Try it: Retrieve all lines below that have the string "background".

◇ ◇ ◇ ◇

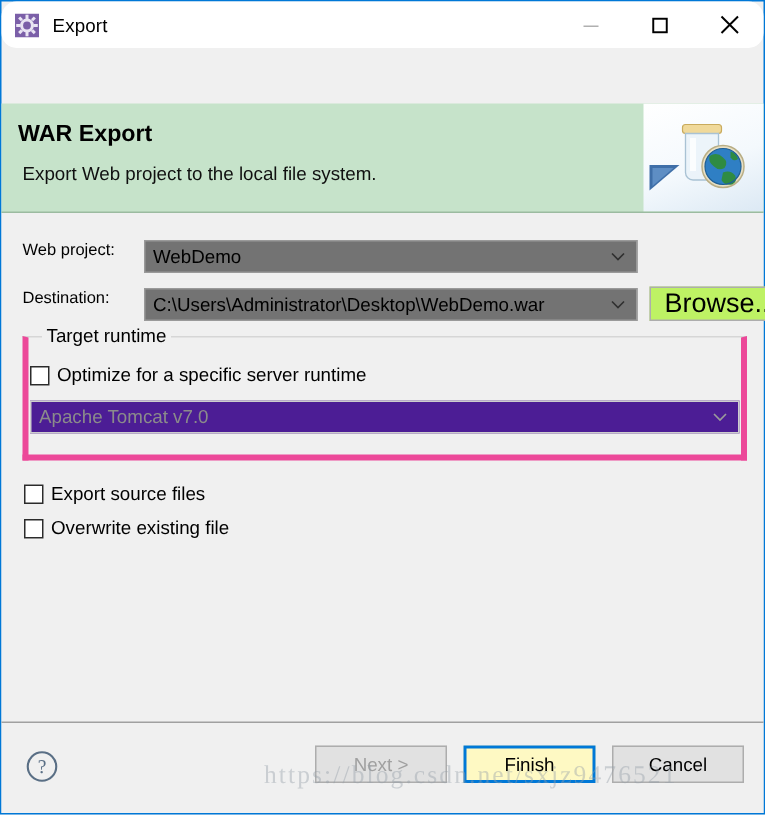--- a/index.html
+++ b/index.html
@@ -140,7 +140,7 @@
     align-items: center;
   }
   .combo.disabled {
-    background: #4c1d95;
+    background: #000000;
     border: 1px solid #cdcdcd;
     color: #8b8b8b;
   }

◇ ◇ ◇ ◇

Answer to the problem:
-    background: #4c1d95;
+    background: #000000;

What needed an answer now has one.